As India’s Virat Kohli rises to the top of the International Cricket Council (ICC) T20 batting rankings, Ahmed Shehzad, who was dubbed as his ‘Pakistani version’ by many, continues his long run of poor form.

His last five outings making a terrible reading: 12, 13, 8, 9, 16, so much so that former captain and fast bowling great Wasim Akram said the batsman along with Sohaib Maqsood “have disappointed the nation a lot”.

In an apparent jibe at Shehzad’s advocates, Akram said the player “cannot be selected just on the basis of the talent” while deserving players on the domestic circuit sat on the bench.

Shehzad bears an uncanny resemblance to Kohli and even remodelled his game to look technically correct.

But that is where the comparisons should end.
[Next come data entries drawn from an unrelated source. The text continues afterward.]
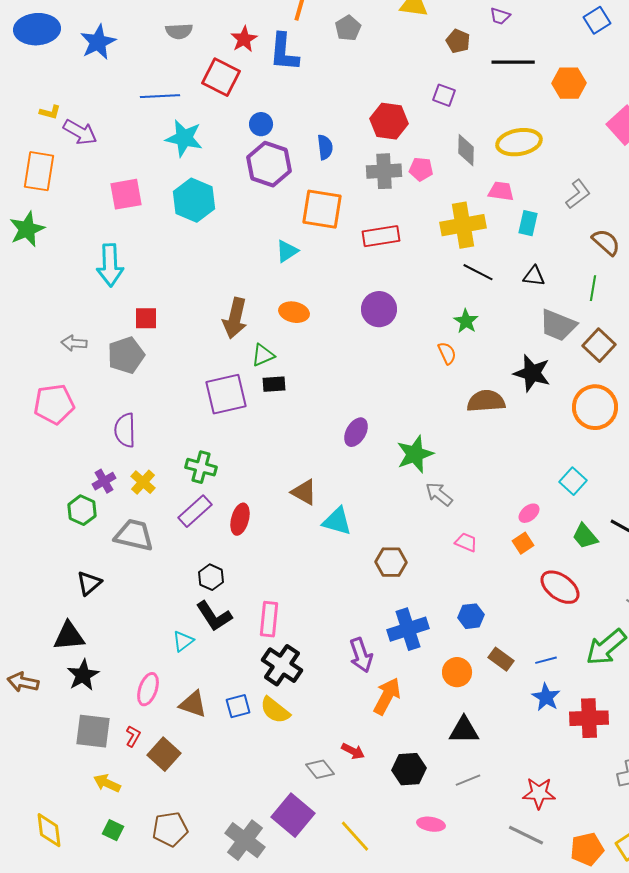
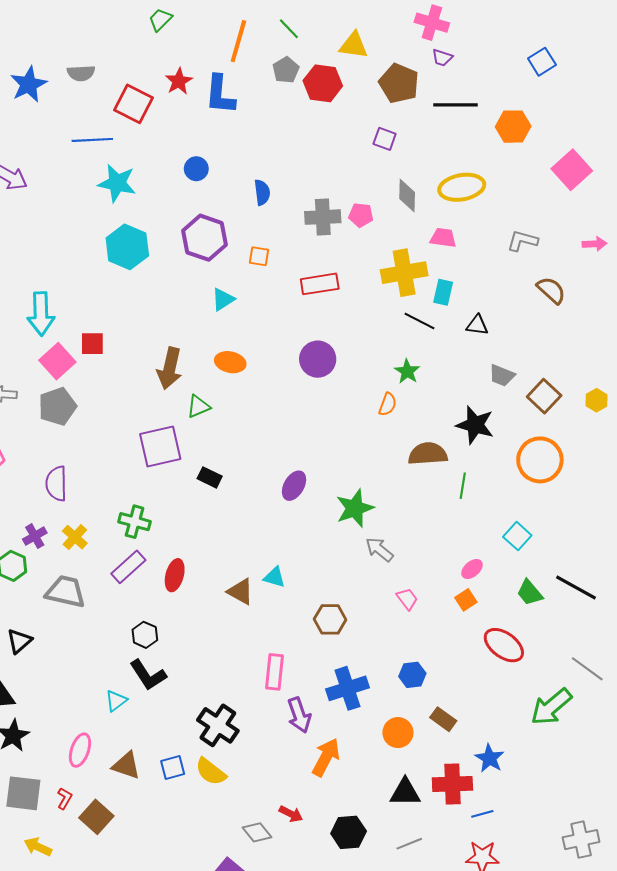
gray semicircle: (179, 31) -> (81, 73), moved
brown pentagon: (458, 41) -> (399, 83), size x1.6
red square: (221, 77) -> (134, 104), moved
red hexagon: (389, 121) -> (323, 83), moved
purple hexagon: (269, 164) -> (204, 238), moved
pink square: (126, 194) -> (57, 361), moved, turned -32
gray L-shape: (578, 194) -> (522, 241), turned -128
orange square: (322, 209) -> (259, 256), size x0.5
cyan rectangle: (528, 223) -> (443, 292), moved
green line: (593, 288) -> (463, 486), moved
red square: (146, 318) -> (92, 344), moved
gray trapezoid: (558, 325) -> (502, 376), size x0.7
orange semicircle: (447, 353) -> (388, 404), turned 45
black rectangle: (274, 384) -> (210, 477), moved, turned 30
brown triangle: (304, 492) -> (241, 592), moved
cyan triangle: (337, 521) -> (274, 577), size x0.7
pink trapezoid: (466, 542) -> (407, 599), turned 30
pink rectangle: (269, 619) -> (274, 672), moved
blue line: (546, 660) -> (482, 814), moved
red cross: (589, 718) -> (452, 784), moved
Kohli’s backed his swagger with solid numbers and averages 51 runs per ODI.

Back in 2009, when Shehzad made his international debut, he was one of the most highly-rated finds of Pakistan’s domestic circuit.

The right-hander made his first class debut in January 2007 and in March 2008 he was representing the Pakistan U-19s in the World Cup.

Thrashing opponent bowlers all around the ground was Shehzad’s forte as he piled runs against the likes of Australia and England in youth matches.

Consistent performances earned him an ODI cap in 2009 but in 71 ODIs, Shehzad averages just 33 runs per match and has bagged only six hundreds.

In the T20 format, despite being the only Pakistan batsman to have scored a century, the right-hander has struggled to emerge as a reliable player at the top of the Pakistan batting line.

Before the series against New Zealand, Shehzad was all-praise for the New Zealand brand of cricket. “They’re playing without any fear. There are no issues with their places. They're shuffling their players,” he said.

The 24-year-old too was once a fearless batsman, before something went wrong between the ears. Former captain Aamir Sohail put it aptly.

“There is no pressure on Shehzad – or for that matter on Sohaib Maqsood as well. They both know that if they play a bad stroke or fall cheaply, they may be dropped for one game or series but they will be back again without making any effort to improve their skills or rectifying their problems. They know that they are indispensable and if that is the case, why would they work hard to fix their issues?” Sohail wrote in columns for Pakpassion.

Sohail then took it step further and turned the heat completely on the young batsman.

“If you analyse Ahmed Shehzad’s batting style, you see nothing in his game apart from a series of ugly cross-batted hoicks which can only get you so far.”

But the real problem may lie in coaches attempting to transform Shehzad into a ‘proper’ batsman. Perhaps, he is just a ‘cross-batter slogger’ and he was pretty successful when he was doing just that as his some of his early international knocks show.

Time is, however, running out for the batsman and perhaps Pakistan too should decide what they want out of their ‘Kohli’. Pakistan fans should also make up their minds on who their ‘Kohli’ really is. Shehzad or Umar Akmal? Both have failed, unfortunately.

Despite their off-field camaraderie, T20 captain Shahid Afridi recently said Shehzad really needed to ‘prove his worth’.

As Pakistan prepare to name their World T20 squad, Afridi will be a brave captain to back the young star for a place in the lineup.